Overcoming Addiction – A Multifaceted Christian Approach

June 2, 2009

Addictions: A Multifaceted Christian Approach

By: Mark R. Laaser & George Ohlschlager

…addicts can’t change their behaviors without help from God and wise counsel. None of us can find sufficient relief from pain without help. To expect something different from the… addict is to heap more shame on [them] and encourage Christians to respond to tough issues with simplistic solutions… We learn that we can make it if we just try harder and believe that those who haven’t made it didn’t try hard enough. But believing in ourselves and the fruit of our efforts works against the fact that we are sinful and can escape sinful behaviors only with God’s help. – Harry Schaumburg

Howard Hillman was a well-off executive consultant living with his second wife and her children in a tony suburb on the north Chicago shore. He was also an alcoholic who lived in denial of it due to his fairly competent functioning (which he grossly exaggerated).

His wholesome and successful veneer started to crack, however, after his second DUI in which he lost his license and had to hire his step-son to chauffer him around. He also had to engage in counseling in order to clear his record and get his license back, and was required to take a routine drug screen following his counseling intake. It was then that Howard’s even more secret addictions to oxycontin—which he had taken two years previous due to a severe back sprain—and to internet sexual pornography was discovered.

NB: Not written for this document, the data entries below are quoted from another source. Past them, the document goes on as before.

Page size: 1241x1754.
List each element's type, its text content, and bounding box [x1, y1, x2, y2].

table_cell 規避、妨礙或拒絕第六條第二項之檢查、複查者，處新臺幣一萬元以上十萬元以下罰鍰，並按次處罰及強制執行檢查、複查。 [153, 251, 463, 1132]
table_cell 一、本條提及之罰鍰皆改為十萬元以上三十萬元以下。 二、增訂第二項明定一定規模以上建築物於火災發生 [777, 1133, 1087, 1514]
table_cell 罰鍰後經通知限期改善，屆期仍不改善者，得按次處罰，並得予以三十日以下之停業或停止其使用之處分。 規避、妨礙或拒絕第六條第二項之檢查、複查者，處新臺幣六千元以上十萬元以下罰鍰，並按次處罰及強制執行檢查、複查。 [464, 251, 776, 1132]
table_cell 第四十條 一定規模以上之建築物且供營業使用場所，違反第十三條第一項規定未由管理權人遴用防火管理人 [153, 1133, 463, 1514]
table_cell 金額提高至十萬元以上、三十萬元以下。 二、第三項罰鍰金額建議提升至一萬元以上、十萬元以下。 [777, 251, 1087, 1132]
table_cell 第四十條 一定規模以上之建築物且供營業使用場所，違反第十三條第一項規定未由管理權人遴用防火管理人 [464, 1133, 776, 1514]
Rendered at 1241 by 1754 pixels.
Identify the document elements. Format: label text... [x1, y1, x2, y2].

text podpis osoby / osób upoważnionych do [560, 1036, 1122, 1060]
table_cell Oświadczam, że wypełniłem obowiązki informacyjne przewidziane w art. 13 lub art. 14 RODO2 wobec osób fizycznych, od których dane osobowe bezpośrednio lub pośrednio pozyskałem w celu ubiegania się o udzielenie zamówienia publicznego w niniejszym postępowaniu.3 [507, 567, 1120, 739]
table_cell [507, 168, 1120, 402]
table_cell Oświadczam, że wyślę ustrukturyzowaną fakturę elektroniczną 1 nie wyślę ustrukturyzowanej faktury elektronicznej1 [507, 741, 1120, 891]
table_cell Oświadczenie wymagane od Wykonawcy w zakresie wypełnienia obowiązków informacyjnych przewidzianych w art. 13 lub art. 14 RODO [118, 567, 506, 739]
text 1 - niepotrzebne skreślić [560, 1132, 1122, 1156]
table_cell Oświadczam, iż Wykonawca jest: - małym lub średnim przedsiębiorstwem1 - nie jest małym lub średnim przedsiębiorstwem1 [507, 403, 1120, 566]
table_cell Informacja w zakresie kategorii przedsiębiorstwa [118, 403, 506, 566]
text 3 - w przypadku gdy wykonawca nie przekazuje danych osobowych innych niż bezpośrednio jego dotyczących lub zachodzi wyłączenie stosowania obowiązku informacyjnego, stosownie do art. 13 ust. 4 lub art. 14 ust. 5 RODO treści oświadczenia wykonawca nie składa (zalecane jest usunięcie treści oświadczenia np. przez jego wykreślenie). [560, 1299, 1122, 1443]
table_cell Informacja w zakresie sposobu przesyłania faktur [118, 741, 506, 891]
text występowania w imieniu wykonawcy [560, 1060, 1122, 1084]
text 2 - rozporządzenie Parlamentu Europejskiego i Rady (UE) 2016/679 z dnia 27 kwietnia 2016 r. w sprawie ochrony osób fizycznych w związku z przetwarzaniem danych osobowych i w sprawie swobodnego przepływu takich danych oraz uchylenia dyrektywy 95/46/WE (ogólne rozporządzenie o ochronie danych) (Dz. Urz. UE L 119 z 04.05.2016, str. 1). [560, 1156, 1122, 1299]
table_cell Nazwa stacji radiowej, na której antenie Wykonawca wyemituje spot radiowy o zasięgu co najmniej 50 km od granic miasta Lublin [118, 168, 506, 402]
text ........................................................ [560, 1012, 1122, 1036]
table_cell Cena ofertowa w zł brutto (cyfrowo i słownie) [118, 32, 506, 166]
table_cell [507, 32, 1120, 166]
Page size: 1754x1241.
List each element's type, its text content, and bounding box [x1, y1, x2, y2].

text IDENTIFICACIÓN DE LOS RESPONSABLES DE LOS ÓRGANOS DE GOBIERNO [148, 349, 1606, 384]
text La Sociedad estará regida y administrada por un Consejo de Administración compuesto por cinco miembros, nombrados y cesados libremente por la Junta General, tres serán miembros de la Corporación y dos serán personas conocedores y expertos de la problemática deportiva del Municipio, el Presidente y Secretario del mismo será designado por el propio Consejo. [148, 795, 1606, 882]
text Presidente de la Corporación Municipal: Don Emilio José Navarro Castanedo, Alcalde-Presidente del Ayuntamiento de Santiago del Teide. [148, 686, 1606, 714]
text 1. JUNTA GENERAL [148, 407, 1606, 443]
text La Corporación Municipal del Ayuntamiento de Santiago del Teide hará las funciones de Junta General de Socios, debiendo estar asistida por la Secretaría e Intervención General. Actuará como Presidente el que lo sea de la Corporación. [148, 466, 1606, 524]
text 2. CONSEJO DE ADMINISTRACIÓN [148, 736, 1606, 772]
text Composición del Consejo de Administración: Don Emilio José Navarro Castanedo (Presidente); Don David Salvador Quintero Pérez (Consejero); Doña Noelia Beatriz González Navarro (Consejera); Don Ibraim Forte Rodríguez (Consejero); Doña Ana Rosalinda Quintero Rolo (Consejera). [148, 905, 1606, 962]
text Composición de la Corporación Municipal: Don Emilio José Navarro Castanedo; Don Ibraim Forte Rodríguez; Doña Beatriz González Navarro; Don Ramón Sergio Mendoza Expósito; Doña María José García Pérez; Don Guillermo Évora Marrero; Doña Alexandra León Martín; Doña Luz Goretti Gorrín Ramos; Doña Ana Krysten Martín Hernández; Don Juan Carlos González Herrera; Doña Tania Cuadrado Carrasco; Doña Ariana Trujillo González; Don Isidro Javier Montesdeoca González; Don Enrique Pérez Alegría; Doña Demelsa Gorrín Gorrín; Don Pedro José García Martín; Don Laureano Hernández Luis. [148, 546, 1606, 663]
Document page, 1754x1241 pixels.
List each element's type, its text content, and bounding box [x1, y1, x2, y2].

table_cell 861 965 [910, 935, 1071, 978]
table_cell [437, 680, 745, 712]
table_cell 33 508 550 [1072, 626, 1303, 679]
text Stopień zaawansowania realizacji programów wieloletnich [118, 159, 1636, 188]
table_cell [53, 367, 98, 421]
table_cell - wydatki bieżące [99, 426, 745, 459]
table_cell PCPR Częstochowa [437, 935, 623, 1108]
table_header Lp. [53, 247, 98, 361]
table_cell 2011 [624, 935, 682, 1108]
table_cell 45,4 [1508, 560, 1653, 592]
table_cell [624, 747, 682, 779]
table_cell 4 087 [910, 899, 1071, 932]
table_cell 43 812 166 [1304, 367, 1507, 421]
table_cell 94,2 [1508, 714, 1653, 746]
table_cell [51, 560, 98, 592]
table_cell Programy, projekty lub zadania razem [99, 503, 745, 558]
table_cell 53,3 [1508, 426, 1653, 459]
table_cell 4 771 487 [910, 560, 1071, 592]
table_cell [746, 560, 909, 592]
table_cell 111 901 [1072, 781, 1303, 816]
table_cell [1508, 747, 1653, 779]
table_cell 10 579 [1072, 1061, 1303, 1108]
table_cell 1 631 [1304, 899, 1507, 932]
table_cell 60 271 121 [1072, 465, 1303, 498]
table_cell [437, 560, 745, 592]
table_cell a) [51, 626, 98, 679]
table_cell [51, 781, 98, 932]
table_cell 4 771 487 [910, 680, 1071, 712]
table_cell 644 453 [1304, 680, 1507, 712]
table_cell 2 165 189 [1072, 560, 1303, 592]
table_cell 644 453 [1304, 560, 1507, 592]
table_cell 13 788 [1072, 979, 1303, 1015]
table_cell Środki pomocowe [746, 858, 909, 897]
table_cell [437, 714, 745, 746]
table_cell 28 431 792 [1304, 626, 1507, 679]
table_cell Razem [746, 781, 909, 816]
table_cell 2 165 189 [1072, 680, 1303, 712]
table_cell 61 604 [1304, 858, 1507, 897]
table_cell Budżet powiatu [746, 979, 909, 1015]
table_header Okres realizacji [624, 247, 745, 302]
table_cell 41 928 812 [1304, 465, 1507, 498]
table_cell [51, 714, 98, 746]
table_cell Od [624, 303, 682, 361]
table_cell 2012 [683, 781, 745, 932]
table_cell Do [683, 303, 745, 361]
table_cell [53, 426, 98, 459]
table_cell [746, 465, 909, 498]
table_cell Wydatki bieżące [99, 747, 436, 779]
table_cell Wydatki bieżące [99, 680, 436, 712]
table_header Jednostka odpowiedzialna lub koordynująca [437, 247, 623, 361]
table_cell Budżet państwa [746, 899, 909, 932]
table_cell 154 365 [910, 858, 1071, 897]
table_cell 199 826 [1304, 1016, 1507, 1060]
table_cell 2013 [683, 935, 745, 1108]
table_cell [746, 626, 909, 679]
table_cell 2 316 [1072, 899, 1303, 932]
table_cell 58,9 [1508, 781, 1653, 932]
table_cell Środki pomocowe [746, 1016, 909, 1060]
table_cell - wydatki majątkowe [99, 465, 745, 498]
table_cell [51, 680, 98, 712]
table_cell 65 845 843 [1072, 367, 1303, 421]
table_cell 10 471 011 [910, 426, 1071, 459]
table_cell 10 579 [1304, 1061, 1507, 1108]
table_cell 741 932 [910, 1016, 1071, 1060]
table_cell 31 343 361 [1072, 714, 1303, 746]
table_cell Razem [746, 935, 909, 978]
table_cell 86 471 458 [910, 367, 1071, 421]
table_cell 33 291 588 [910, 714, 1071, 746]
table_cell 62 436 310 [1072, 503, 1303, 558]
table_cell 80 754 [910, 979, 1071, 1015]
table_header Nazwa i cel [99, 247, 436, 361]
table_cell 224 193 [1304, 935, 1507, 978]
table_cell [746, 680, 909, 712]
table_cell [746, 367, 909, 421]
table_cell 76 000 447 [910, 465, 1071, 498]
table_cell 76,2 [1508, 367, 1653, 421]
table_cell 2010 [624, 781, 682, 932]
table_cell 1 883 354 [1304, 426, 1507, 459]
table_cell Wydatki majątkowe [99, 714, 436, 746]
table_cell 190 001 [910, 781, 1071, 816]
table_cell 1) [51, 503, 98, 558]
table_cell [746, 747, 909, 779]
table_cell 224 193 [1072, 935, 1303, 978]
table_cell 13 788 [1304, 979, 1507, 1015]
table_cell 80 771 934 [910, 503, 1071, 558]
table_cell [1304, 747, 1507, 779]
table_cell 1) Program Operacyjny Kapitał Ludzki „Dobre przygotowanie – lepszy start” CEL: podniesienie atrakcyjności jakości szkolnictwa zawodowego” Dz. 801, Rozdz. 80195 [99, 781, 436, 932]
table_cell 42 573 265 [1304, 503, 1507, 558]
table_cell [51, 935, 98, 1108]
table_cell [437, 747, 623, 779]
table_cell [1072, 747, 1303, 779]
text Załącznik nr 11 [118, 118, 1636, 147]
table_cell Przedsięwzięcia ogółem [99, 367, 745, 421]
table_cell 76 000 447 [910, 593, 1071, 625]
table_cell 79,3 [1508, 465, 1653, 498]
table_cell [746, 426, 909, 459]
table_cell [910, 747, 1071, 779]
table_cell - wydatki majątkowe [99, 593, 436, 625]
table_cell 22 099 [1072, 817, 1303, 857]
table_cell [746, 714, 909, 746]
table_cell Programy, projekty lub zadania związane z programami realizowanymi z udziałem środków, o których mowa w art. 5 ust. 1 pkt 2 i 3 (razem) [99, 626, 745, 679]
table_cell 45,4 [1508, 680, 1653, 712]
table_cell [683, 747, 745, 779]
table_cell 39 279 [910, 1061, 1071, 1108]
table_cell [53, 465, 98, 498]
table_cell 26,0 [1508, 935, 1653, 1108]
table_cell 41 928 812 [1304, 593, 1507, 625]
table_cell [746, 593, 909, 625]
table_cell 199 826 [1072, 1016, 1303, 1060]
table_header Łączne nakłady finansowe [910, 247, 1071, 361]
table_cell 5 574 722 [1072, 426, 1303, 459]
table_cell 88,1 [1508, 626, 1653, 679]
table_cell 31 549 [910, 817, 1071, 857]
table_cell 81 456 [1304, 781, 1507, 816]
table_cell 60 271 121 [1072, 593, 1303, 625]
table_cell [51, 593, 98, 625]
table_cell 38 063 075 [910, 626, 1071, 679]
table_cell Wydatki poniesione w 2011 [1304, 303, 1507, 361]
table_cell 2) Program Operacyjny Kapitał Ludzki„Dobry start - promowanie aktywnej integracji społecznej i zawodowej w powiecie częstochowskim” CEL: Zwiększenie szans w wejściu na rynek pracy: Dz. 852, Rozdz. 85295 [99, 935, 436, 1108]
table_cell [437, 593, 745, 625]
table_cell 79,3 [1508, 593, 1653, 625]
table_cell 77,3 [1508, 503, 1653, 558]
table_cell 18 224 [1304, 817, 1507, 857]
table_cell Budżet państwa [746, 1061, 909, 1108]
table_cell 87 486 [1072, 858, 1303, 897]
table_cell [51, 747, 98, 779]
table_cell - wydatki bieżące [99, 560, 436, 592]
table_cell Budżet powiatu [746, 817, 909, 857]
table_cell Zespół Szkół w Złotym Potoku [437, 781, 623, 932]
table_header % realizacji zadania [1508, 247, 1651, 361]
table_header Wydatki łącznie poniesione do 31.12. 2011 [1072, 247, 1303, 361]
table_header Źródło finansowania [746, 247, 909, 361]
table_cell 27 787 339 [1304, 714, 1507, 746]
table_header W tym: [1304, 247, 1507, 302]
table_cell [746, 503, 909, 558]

Now it all made sense to his wife. Howard had been cutting back on his drinking—she knew that as they had been fighting about it—but she didn’t understand why he slept in a stuporous state so much, had so many ‘minor’ accidents around the house, and no longer seemed to be interested in having sex with her. He was mixing alcohol with narcotics and internet sex! Worst of all, he had become a very accomplished liar.

It was then that it came out that Howard had been in a drunken car accident six months earlier, and had just paid cash to ‘persuade’ the other party to get their car fixed and keep quiet. His finances weren’t in good shape either, as he was buying his oxycontin on the black market, paying huge credit card bills for internet sex, and his consulting business was starting to slip.

For weeks Howard vacillated between anger at being found out, fear of losing his marriage, depression at facing reality, and shedding both real and crocodile tears as he promised over and over to “get sober” and turn his life around. The addictions group he was part of would hear none of it, as they confronted his lies, denial, and avoidance of the truth for weeks.

His counselor knew he was finally ready to get serious about change when he came to group one night and admitted to everyone there that he couldn’t change, that he really didn’t want to, but that he knew he had to if he was going to live.

Addictions are a very common scourge, the desperate expression of life in a sin-sick world. When addictions are piled on top of one another, or are mixed with mental illness, the suffering is multiplied and the cure is complex, difficult to accurately assess and easily achieve. Medicating the pain and symptoms of psychopathology—whether done under a doctor’s treatment or illicitly—is a primary pathway to addiction for many dual-disordered patients.